Then it will use the curl
command to POST the show to add_show_json.php.
The HPR CMS script add_show_json.php will validate the input, and add an entry into the eps
table of the database.
--
-- Table structure for table `eps`
--
DROP TABLE IF EXISTS `eps`;
/*!40101 SET @saved_cs_client = @@character_set_client */;
/*!40101 SET character_set_client = utf8 */;
CREATE TABLE `eps` (
`id` int(5) NOT NULL,
`date` date NOT NULL,
`title` varchar(100) NOT NULL,
`duration` int(5) NOT NULL,
`summary` varchar(100) NOT NULL,
`notes` text NOT NULL,
`hostid` int(10) NOT NULL,
`series` int(10) NOT NULL,
`explicit` tinyint(1) NOT NULL DEFAULT 1,
`license` varchar(11) NOT NULL DEFAULT 'CC-BY-SA',
`tags` varchar(200) NOT NULL,
`version` int(5) NOT NULL DEFAULT 0,
`downloads` int(11) NOT NULL,
`valid` int(1) NOT NULL DEFAULT 1,
PRIMARY KEY (`id`),
UNIQUE KEY `id` (`id`)
) ENGINE=MyISAM AUTO_INCREMENT=1275 DEFAULT CHARSET=utf8mb3 COLLATE=utf8mb3_unicode_ci;
/*!40101 SET character_set_client = @saved_cs_client */;
Field | Description | Example |
---|---|---|
id | This is the Episode Number that will uniquely identify the show. | 9278 |
date | The date the show air, namely when it gets put in the main feed. | 2044-02-24 |
title | This will be a short descriptive title and will be used to describe the show. | |
duration | The length of the submitted show without branding in seconds. | 2850 |
summary | This is a short 100 character summary of what the show is about.
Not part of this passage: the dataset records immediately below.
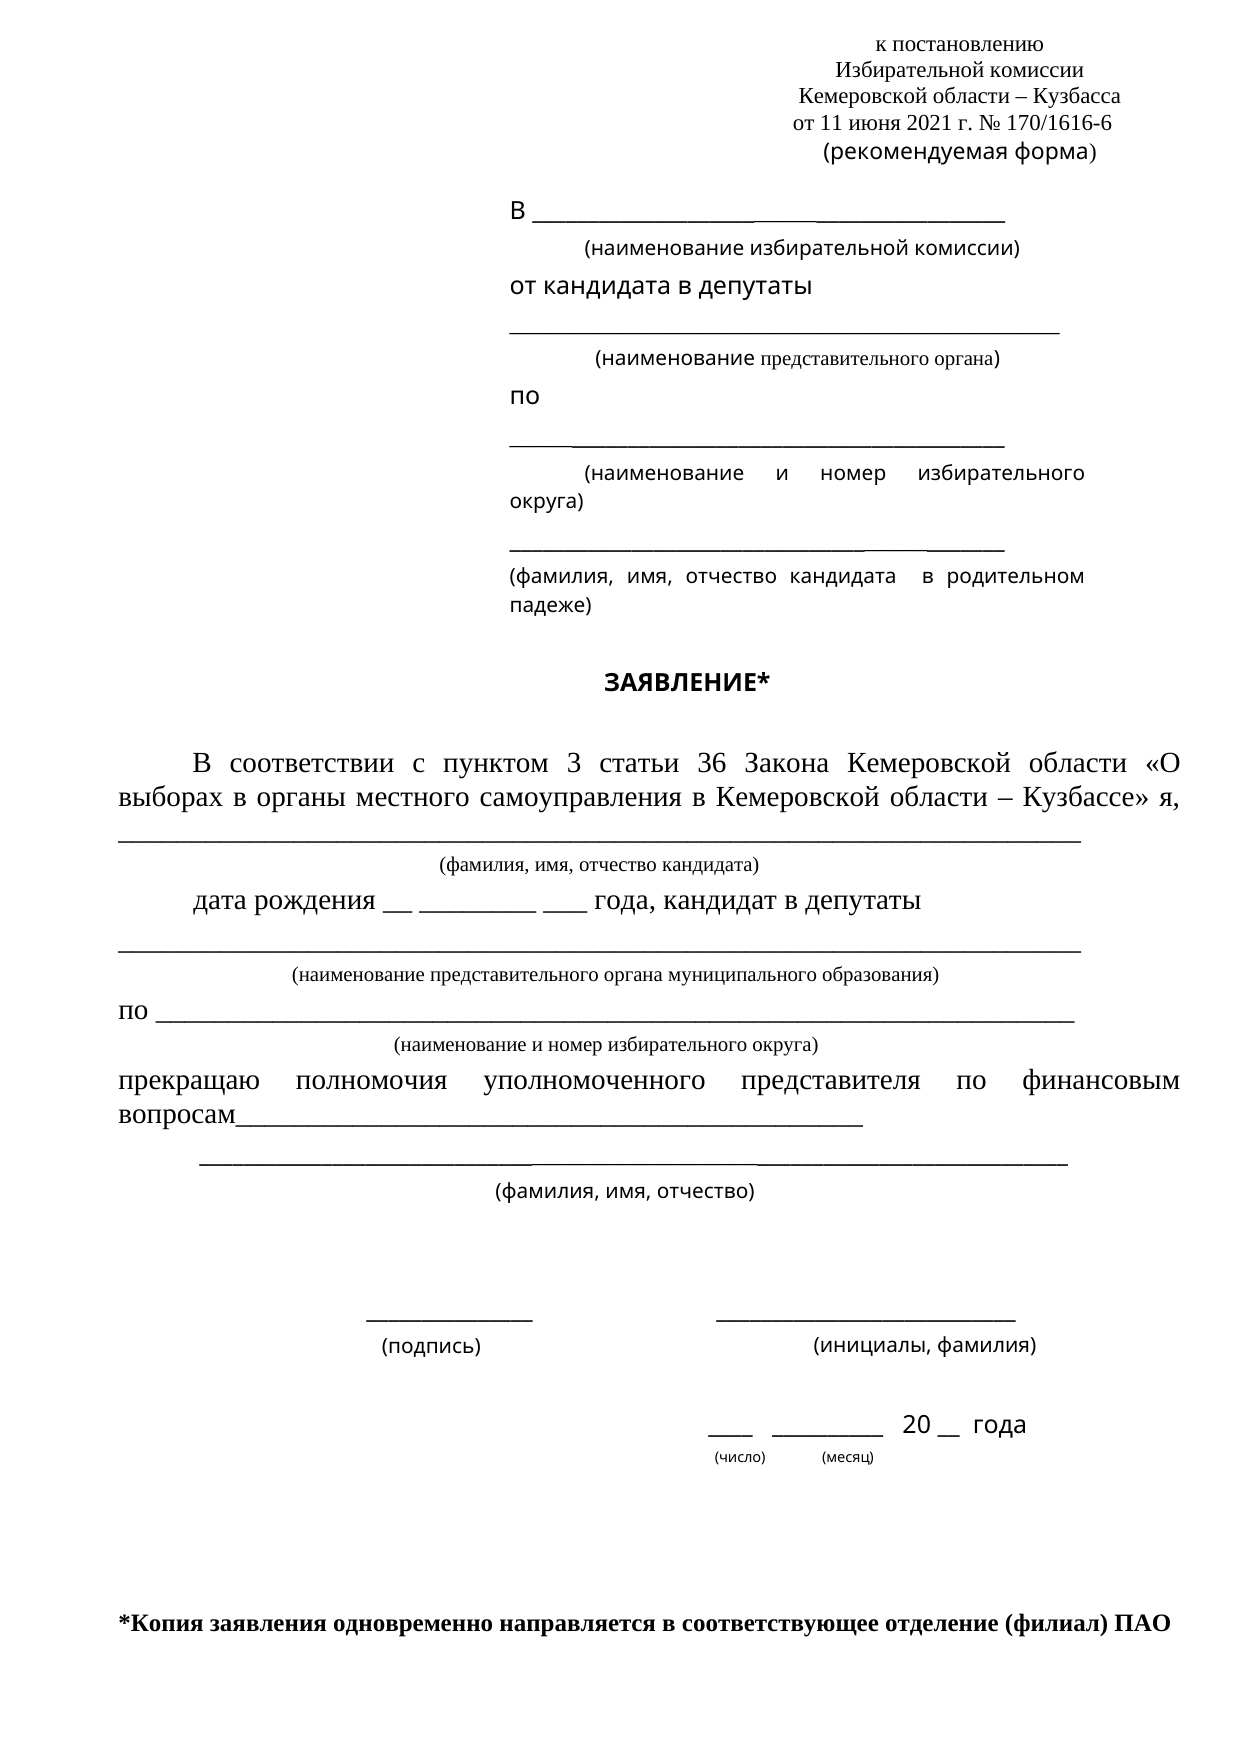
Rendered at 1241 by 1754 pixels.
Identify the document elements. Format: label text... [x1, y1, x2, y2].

text (наименование и номер избирательного округа) [118, 1032, 1181, 1056]
text Избирательной комиссии [738, 56, 1181, 82]
text ЗАЯВЛЕНИЕ* [118, 665, 1181, 699]
text прекращаю полномочия уполномоченного представителя по финансовым вопросам___________________________________________ [118, 1062, 1181, 1129]
text (фамилия, имя, отчество кандидата) [339, 852, 1181, 876]
text ____________________________________________________________________________ [118, 1136, 1181, 1170]
text (рекомендуемая форма) [738, 135, 1181, 166]
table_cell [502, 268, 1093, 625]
text от 11 июня 2021 г. № 170/1616-6 [723, 109, 1181, 135]
text к постановлению [738, 29, 1181, 56]
text дата рождения __ ________ ___ года, кандидат в депутаты [118, 882, 1181, 916]
text (наименование представительного органа муниципального образования) [192, 962, 1181, 986]
text __________________________________________________________________ [118, 922, 1181, 956]
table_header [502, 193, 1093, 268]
text В соответствии с пунктом 3 статьи 36 Закона Кемеровской области «О выборах в органы местного самоуправления в Кемеровской области – Кузбассе» я, __________________________________________________________________ [118, 745, 1181, 846]
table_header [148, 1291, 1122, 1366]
text (число) (месяц) [118, 1447, 1181, 1481]
text по _______________________________________________________________ [118, 992, 1181, 1026]
text (фамилия, имя, отчество) [118, 1176, 1181, 1204]
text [118, 1608, 1181, 1637]
text ____ __________ 20 __ года [118, 1407, 1181, 1441]
text Кемеровской области – Кузбасса [738, 82, 1181, 109]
Used on the main page, on the mobile site, on printed brochures, on text to speech announcements, Mastodon etc. | |
notes | Additional descriptions and images in html format. | |
hostid | The hosts.hostid of the host. | 789 |
series | The miniseries.id that the show belongs to. | |
explicit | Flags the show as [explicit](https://web.archive.org/web/20150326185817/http://www.apple.com/uk/itunes/podcasts/specs.html). | Clean or Yes |
license | Which licenses.short_name the show is released under. | CC-BY-SA |
tags | Add a list of comma separated tags that represent the essence of the show. | |
version | Deprecated. | |
downloads | Deprecated. | |
valid | Allows temporary de-listing of host. | 0 |